Task directions =
Your answer should be every line with the word "down", copied from the data below.

Given records =
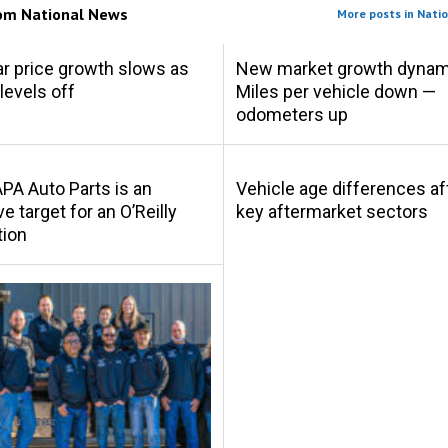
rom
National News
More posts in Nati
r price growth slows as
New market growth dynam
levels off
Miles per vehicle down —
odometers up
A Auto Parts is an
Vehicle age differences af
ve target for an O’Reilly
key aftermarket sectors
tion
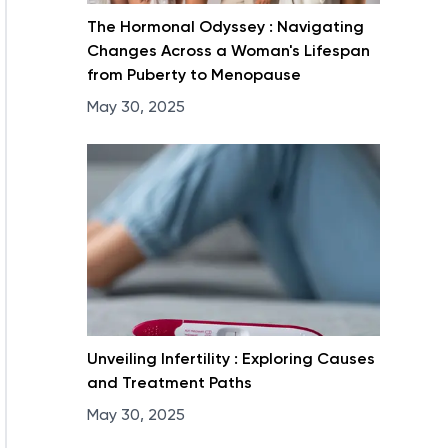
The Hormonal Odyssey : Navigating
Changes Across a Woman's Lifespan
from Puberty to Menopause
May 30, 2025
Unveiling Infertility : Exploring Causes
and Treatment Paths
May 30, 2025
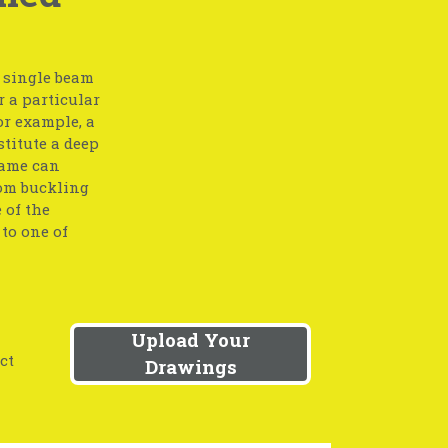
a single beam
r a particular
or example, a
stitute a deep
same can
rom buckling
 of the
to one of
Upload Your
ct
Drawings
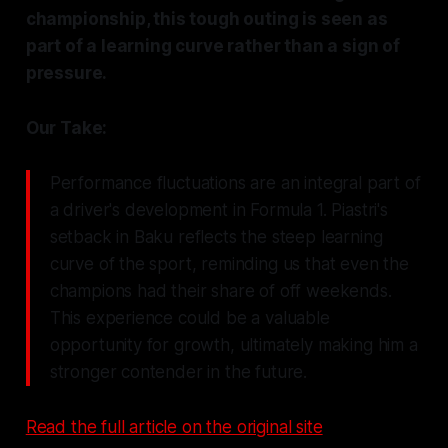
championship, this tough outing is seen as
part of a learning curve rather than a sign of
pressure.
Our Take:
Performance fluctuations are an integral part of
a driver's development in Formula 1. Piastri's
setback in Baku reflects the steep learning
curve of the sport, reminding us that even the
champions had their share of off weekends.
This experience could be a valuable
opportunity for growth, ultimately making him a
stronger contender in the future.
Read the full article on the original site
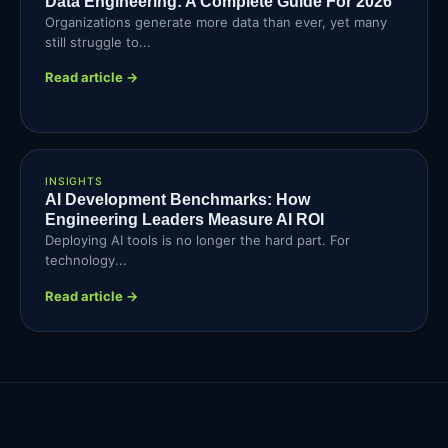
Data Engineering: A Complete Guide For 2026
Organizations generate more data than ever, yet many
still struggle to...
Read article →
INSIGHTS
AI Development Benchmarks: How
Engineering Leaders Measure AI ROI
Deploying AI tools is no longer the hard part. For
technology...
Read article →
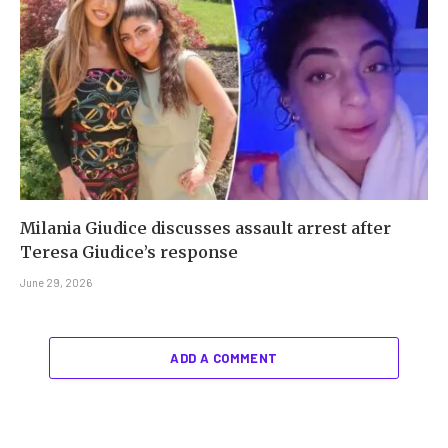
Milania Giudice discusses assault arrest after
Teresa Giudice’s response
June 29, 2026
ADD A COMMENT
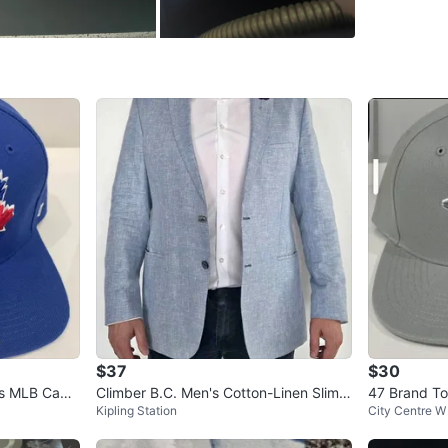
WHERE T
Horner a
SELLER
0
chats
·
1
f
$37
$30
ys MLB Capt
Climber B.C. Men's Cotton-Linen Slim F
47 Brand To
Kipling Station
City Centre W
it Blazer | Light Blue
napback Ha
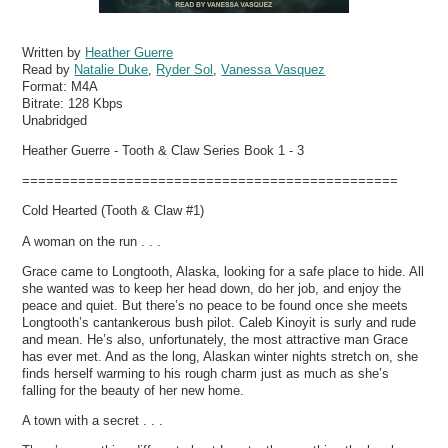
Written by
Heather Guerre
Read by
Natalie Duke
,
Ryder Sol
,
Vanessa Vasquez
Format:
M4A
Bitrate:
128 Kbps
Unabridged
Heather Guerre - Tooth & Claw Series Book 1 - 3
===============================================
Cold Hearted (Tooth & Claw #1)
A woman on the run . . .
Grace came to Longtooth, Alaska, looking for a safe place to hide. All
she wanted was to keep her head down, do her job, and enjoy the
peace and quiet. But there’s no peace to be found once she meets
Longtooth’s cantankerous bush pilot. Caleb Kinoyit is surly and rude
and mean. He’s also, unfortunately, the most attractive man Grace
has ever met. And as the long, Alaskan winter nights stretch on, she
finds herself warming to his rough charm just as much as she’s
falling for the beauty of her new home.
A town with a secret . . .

Solution to the exercise =
Miles per vehicle down —
she wanted was to keep her head down, do her job, and enjoy the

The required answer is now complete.